To display areas that extend across more than one UTM zone, use the Mercator projection in a transverse aspect. UTM is a zone-based coordinate system and is designed to be used like a map series, selecting from the appropriate sheet. While it is possible to extend one zone's coordinates into a neighboring zone's territory, this is not normally done. This example shows a transverse Mercator projection appropriate to Chile. In the example, note how the projection's line of zero distortion is aligned with the predominantly north-south axis of the country. Of course, you do not obtain coordinates in meters that would match those of a UTM projection, but the results will be nearly as accurate.
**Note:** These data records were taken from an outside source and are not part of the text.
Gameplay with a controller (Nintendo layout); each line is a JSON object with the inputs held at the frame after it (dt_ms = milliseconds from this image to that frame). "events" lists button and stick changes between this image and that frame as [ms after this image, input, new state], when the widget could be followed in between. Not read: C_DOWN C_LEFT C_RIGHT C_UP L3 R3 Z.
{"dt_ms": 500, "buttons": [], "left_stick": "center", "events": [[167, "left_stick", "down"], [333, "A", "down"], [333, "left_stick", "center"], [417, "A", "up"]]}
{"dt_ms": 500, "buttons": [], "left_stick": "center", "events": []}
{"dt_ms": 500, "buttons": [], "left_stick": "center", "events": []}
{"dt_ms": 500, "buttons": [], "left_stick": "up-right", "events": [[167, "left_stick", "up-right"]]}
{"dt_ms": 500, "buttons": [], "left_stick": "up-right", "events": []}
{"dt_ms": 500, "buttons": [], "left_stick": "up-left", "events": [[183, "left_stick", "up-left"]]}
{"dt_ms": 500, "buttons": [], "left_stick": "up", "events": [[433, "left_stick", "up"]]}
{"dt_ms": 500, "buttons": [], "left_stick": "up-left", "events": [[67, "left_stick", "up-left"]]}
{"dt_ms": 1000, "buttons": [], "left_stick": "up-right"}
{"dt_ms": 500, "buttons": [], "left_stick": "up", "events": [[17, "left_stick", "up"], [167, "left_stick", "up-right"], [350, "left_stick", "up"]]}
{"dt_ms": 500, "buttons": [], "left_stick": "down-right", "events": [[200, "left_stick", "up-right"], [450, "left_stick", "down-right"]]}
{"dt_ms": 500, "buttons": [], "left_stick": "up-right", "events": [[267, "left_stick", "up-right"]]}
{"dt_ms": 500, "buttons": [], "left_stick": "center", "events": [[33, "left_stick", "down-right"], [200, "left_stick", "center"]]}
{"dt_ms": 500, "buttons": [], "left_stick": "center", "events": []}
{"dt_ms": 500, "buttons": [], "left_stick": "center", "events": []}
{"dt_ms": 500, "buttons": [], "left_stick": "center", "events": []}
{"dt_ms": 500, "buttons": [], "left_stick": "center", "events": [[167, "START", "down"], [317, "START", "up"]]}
To place the zero distortion line exactly on the midline of the country, use better estimates of the orientation vector's central meridian and orientation angle.

Set up an axesm-based map with a transverse aspect and display a map of Chile. Calculate the map distortion.

figure;
latlim = [-60 -15];
centralMeridian = -70; 
width = 20;
axesm("mercator","Origin",[0 centralMeridian -90], ...
      "Flatlimit",[-width/2 width/2],"Flonlimit",sort(-latlim), ...
      "Aspect","transverse");
land = readgeotable("landareas.shp");
geoshow(land,"FaceColor","none")
framem
gridm
setm(gca,"plinefill",1000)
tightmap
mdistort scale

You might receive warnings about points from landareas.shp falling outside the valid projection region. You can ignore such warnings.